Task input:
*** Block opens ***
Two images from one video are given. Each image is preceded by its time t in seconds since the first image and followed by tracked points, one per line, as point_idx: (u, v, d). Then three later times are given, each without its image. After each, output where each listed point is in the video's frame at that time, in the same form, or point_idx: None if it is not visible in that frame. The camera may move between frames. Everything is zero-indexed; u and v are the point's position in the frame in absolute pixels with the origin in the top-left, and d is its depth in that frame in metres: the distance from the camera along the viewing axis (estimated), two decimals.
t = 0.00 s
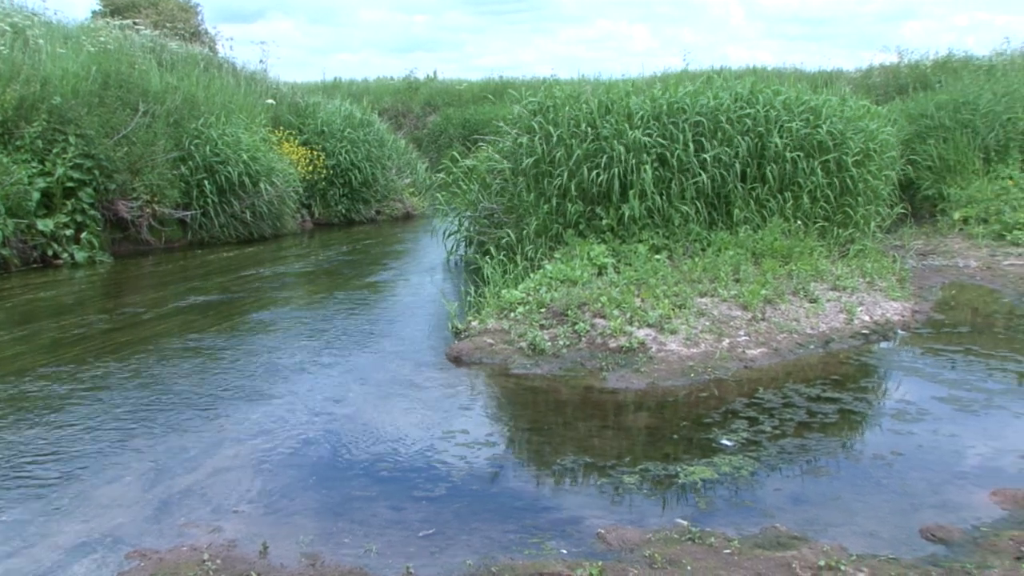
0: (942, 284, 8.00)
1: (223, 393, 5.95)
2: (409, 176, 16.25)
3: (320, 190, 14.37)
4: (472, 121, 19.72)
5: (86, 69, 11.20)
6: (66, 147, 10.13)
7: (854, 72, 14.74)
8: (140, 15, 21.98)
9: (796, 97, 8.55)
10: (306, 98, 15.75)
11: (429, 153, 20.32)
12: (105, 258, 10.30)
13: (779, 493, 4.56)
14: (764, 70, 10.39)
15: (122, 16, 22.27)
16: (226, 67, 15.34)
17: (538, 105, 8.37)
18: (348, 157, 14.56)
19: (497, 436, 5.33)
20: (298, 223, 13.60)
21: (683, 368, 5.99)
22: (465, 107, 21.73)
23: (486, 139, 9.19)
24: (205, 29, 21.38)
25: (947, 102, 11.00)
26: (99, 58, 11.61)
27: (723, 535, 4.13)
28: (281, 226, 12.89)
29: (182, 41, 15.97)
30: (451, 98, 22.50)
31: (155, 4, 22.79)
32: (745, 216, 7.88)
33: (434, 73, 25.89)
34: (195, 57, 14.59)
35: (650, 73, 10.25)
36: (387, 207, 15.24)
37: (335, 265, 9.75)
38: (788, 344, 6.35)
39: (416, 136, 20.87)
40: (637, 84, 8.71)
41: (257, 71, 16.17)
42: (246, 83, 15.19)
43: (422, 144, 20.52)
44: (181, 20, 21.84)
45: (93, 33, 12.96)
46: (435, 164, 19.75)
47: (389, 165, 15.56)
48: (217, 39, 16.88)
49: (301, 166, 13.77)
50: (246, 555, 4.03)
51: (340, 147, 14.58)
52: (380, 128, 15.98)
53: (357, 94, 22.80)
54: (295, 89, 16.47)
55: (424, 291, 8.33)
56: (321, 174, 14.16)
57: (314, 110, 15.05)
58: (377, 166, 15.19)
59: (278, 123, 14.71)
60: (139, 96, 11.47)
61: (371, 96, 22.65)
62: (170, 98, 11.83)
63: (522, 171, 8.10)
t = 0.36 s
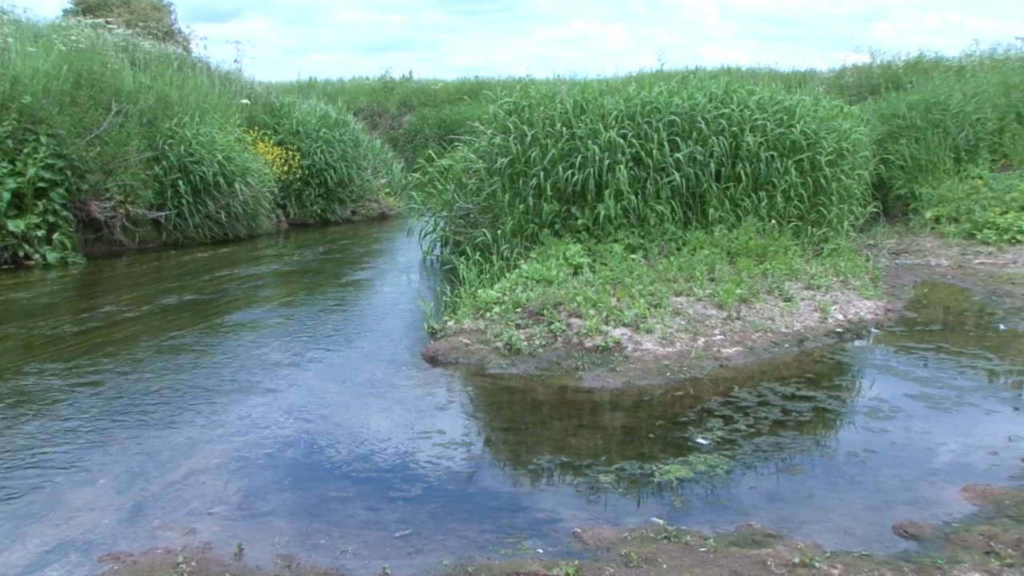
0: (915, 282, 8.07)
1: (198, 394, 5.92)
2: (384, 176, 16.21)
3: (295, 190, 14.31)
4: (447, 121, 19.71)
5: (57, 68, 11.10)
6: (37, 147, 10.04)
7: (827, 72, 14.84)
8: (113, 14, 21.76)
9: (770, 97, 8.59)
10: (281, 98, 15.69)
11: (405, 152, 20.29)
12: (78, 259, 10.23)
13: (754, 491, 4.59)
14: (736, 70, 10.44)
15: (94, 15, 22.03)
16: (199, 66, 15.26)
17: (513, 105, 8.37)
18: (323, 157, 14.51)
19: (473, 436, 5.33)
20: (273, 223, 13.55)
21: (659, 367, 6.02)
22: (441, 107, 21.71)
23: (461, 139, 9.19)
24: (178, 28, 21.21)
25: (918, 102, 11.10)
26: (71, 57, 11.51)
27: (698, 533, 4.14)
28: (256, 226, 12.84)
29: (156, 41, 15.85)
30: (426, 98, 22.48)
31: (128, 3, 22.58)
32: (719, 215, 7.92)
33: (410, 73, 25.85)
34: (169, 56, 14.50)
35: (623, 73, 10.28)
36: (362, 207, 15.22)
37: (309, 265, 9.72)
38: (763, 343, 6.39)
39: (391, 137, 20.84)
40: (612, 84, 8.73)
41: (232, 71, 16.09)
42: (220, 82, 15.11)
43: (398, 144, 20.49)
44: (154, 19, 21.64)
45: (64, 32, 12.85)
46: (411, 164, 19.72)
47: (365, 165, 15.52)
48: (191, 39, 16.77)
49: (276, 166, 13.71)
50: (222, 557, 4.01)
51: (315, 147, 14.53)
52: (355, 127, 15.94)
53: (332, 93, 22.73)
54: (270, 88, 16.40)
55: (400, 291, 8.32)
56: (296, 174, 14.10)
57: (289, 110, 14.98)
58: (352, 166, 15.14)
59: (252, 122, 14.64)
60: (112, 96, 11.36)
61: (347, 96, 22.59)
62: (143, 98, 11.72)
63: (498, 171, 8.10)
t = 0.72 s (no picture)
0: (885, 281, 8.15)
1: (170, 396, 5.88)
2: (357, 176, 16.17)
3: (267, 190, 14.24)
4: (420, 121, 19.69)
5: (24, 67, 10.99)
6: (4, 146, 9.96)
7: (798, 72, 14.93)
8: (80, 12, 21.46)
9: (741, 97, 8.63)
10: (253, 98, 15.60)
11: (378, 152, 20.26)
12: (47, 260, 10.14)
13: (726, 489, 4.61)
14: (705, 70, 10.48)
15: (60, 13, 21.73)
16: (169, 66, 15.15)
17: (485, 105, 8.37)
18: (295, 157, 14.44)
19: (447, 436, 5.33)
20: (245, 224, 13.49)
21: (632, 366, 6.04)
22: (413, 107, 21.68)
23: (434, 139, 9.18)
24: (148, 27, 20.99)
25: (887, 102, 11.19)
26: (38, 56, 11.39)
27: (671, 532, 4.16)
28: (227, 226, 12.78)
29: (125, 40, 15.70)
30: (398, 97, 22.43)
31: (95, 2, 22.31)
32: (691, 214, 7.96)
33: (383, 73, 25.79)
34: (138, 56, 14.39)
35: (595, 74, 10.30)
36: (335, 208, 15.19)
37: (280, 265, 9.69)
38: (735, 341, 6.43)
39: (364, 137, 20.80)
40: (583, 84, 8.74)
41: (203, 71, 15.97)
42: (191, 82, 15.00)
43: (370, 144, 20.46)
44: (123, 18, 21.39)
45: (31, 31, 12.72)
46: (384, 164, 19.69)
47: (337, 165, 15.47)
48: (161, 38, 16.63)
49: (248, 167, 13.62)
50: (193, 560, 3.98)
51: (288, 147, 14.47)
52: (328, 127, 15.88)
53: (304, 93, 22.63)
54: (242, 88, 16.30)
55: (373, 291, 8.31)
56: (268, 174, 14.02)
57: (261, 110, 14.88)
58: (325, 167, 15.09)
59: (224, 122, 14.55)
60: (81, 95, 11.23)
61: (319, 96, 22.52)
62: (113, 98, 11.59)
63: (470, 171, 8.10)
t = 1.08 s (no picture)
0: (856, 279, 8.22)
1: (141, 398, 5.83)
2: (330, 176, 16.11)
3: (240, 190, 14.17)
4: (393, 121, 19.64)
5: None
6: None
7: (769, 71, 15.00)
8: (48, 10, 21.17)
9: (713, 96, 8.66)
10: (225, 97, 15.50)
11: (351, 152, 20.23)
12: (17, 261, 10.03)
13: (700, 487, 4.63)
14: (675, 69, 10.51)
15: (26, 11, 21.41)
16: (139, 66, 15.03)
17: (457, 105, 8.36)
18: (268, 157, 14.37)
19: (421, 436, 5.32)
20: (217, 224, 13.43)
21: (605, 365, 6.05)
22: (387, 106, 21.63)
23: (407, 139, 9.16)
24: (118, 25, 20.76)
25: (857, 102, 11.26)
26: (6, 54, 11.25)
27: (645, 530, 4.17)
28: (199, 226, 12.71)
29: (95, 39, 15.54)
30: (371, 96, 22.36)
31: None
32: (664, 214, 7.99)
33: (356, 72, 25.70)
34: (108, 55, 14.25)
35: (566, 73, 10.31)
36: (308, 207, 15.15)
37: (252, 265, 9.66)
38: (708, 340, 6.46)
39: (337, 136, 20.76)
40: (556, 84, 8.75)
41: (174, 71, 15.85)
42: (161, 82, 14.89)
43: (343, 144, 20.44)
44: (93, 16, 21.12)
45: None
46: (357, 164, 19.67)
47: (310, 165, 15.40)
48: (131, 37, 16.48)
49: (220, 166, 13.52)
50: (165, 563, 3.95)
51: (260, 147, 14.40)
52: (300, 127, 15.81)
53: (276, 93, 22.53)
54: (214, 88, 16.19)
55: (347, 291, 8.29)
56: (240, 174, 13.94)
57: (232, 110, 14.78)
58: (298, 166, 15.03)
59: (195, 122, 14.44)
60: (49, 95, 11.11)
61: (291, 95, 22.47)
62: (83, 97, 11.49)
63: (443, 171, 8.10)
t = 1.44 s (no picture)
0: (830, 278, 8.28)
1: (115, 400, 5.79)
2: (305, 177, 16.06)
3: (213, 191, 14.11)
4: (368, 121, 19.57)
5: None
6: None
7: (743, 71, 15.05)
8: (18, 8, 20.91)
9: (686, 96, 8.70)
10: (199, 97, 15.40)
11: (326, 152, 20.21)
12: None
13: (675, 486, 4.64)
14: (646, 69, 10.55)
15: None
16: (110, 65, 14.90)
17: (432, 105, 8.35)
18: (242, 157, 14.30)
19: (396, 436, 5.31)
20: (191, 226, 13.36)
21: (581, 365, 6.07)
22: (362, 106, 21.57)
23: (381, 139, 9.14)
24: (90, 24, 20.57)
25: (830, 102, 11.32)
26: None
27: (621, 529, 4.17)
28: (173, 227, 12.65)
29: (65, 38, 15.38)
30: (346, 96, 22.31)
31: None
32: (639, 213, 8.02)
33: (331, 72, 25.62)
*** Block closes ***
Instructions for the task: Only the lines from the one containing "10: (306, 98, 15.75)" through the one containing "22: (465, 107, 21.73)" are to be retyped, both boundary lines included, with no other material.

Output for this exercise:
10: (306, 98, 15.75)
11: (429, 153, 20.32)
12: (105, 258, 10.30)
13: (779, 493, 4.56)
14: (764, 70, 10.39)
15: (122, 16, 22.27)
16: (226, 67, 15.34)
17: (538, 105, 8.37)
18: (348, 157, 14.56)
19: (497, 436, 5.33)
20: (298, 223, 13.60)
21: (683, 368, 5.99)
22: (465, 107, 21.73)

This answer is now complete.